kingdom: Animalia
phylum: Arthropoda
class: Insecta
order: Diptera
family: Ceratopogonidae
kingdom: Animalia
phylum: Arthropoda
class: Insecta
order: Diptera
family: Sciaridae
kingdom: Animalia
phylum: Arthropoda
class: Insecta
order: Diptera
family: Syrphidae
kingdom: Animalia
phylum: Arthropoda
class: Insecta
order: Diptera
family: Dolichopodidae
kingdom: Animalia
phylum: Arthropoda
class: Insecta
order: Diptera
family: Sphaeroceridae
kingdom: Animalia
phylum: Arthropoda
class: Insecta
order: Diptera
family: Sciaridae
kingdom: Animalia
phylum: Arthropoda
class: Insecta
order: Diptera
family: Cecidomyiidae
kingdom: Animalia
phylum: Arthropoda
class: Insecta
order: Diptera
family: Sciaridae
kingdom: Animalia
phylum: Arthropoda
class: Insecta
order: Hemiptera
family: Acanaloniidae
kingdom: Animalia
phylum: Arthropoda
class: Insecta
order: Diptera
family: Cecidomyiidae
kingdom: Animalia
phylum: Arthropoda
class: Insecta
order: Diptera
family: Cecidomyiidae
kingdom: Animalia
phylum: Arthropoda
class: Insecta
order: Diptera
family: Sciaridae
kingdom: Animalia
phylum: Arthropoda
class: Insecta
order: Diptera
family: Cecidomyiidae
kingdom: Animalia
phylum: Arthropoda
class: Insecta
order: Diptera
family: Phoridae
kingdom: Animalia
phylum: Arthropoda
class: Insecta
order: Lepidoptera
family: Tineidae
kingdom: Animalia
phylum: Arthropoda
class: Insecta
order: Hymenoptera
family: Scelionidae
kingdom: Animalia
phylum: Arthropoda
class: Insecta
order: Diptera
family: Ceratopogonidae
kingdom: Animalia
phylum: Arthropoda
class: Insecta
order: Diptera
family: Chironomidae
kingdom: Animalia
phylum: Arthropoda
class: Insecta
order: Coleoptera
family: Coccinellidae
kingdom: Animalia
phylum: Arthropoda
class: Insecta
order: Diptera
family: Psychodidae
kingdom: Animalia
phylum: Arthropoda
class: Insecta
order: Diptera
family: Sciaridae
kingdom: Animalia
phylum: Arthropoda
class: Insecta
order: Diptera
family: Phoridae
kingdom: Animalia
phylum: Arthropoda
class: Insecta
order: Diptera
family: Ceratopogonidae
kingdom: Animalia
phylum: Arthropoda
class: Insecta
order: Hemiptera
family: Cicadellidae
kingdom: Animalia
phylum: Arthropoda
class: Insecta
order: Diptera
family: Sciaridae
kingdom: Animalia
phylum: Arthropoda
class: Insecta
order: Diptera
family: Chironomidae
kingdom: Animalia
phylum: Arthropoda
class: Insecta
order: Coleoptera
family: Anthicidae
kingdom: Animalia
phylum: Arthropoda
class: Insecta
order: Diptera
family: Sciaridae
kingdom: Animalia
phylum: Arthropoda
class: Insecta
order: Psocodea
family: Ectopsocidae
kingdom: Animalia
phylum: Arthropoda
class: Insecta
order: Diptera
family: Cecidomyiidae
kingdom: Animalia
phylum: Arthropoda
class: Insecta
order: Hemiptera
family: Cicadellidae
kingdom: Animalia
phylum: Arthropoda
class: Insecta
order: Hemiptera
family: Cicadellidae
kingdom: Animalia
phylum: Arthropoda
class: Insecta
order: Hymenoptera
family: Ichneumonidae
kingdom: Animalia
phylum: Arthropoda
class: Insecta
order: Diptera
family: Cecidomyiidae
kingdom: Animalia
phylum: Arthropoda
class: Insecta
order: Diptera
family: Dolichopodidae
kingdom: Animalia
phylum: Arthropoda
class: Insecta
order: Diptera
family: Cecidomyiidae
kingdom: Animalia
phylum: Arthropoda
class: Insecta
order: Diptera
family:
-----
» Direction
Rewrite these lines, putting "division" wherever "phylum" appears and leaving everything else as it is.

» Written answer
kingdom: Animalia
division: Arthropoda
class: Insecta
order: Diptera
family: Ceratopogonidae
kingdom: Animalia
division: Arthropoda
class: Insecta
order: Diptera
family: Sciaridae
kingdom: Animalia
division: Arthropoda
class: Insecta
order: Diptera
family: Syrphidae
kingdom: Animalia
division: Arthropoda
class: Insecta
order: Diptera
family: Dolichopodidae
kingdom: Animalia
division: Arthropoda
class: Insecta
order: Diptera
family: Sphaeroceridae
kingdom: Animalia
division: Arthropoda
class: Insecta
order: Diptera
family: Sciaridae
kingdom: Animalia
division: Arthropoda
class: Insecta
order: Diptera
family: Cecidomyiidae
kingdom: Animalia
division: Arthropoda
class: Insecta
order: Diptera
family: Sciaridae
kingdom: Animalia
division: Arthropoda
class: Insecta
order: Hemiptera
family: Acanaloniidae
kingdom: Animalia
division: Arthropoda
class: Insecta
order: Diptera
family: Cecidomyiidae
kingdom: Animalia
division: Arthropoda
class: Insecta
order: Diptera
family: Cecidomyiidae
kingdom: Animalia
division: Arthropoda
class: Insecta
order: Diptera
family: Sciaridae
kingdom: Animalia
division: Arthropoda
class: Insecta
order: Diptera
family: Cecidomyiidae
kingdom: Animalia
division: Arthropoda
class: Insecta
order: Diptera
family: Phoridae
kingdom: Animalia
division: Arthropoda
class: Insecta
order: Lepidoptera
family: Tineidae
kingdom: Animalia
division: Arthropoda
class: Insecta
order: Hymenoptera
family: Scelionidae
kingdom: Animalia
division: Arthropoda
class: Insecta
order: Diptera
family: Ceratopogonidae
kingdom: Animalia
division: Arthropoda
class: Insecta
order: Diptera
family: Chironomidae
kingdom: Animalia
division: Arthropoda
class: Insecta
order: Coleoptera
family: Coccinellidae
kingdom: Animalia
division: Arthropoda
class: Insecta
order: Diptera
family: Psychodidae
kingdom: Animalia
division: Arthropoda
class: Insecta
order: Diptera
family: Sciaridae
kingdom: Animalia
division: Arthropoda
class: Insecta
order: Diptera
family: Phoridae
kingdom: Animalia
division: Arthropoda
class: Insecta
order: Diptera
family: Ceratopogonidae
kingdom: Animalia
division: Arthropoda
class: Insecta
order: Hemiptera
family: Cicadellidae
kingdom: Animalia
division: Arthropoda
class: Insecta
order: Diptera
family: Sciaridae
kingdom: Animalia
division: Arthropoda
class: Insecta
order: Diptera
family: Chironomidae
kingdom: Animalia
division: Arthropoda
class: Insecta
order: Coleoptera
family: Anthicidae
kingdom: Animalia
division: Arthropoda
class: Insecta
order: Diptera
family: Sciaridae
kingdom: Animalia
division: Arthropoda
class: Insecta
order: Psocodea
family: Ectopsocidae
kingdom: Animalia
division: Arthropoda
class: Insecta
order: Diptera
family: Cecidomyiidae
kingdom: Animalia
division: Arthropoda
class: Insecta
order: Hemiptera
family: Cicadellidae
kingdom: Animalia
division: Arthropoda
class: Insecta
order: Hemiptera
family: Cicadellidae
kingdom: Animalia
division: Arthropoda
class: Insecta
order: Hymenoptera
family: Ichneumonidae
kingdom: Animalia
division: Arthropoda
class: Insecta
order: Diptera
family: Cecidomyiidae
kingdom: Animalia
division: Arthropoda
class: Insecta
order: Diptera
family: Dolichopodidae
kingdom: Animalia
division: Arthropoda
class: Insecta
order: Diptera
family: Cecidomyiidae
kingdom: Animalia
division: Arthropoda
class: Insecta
order: Diptera
family:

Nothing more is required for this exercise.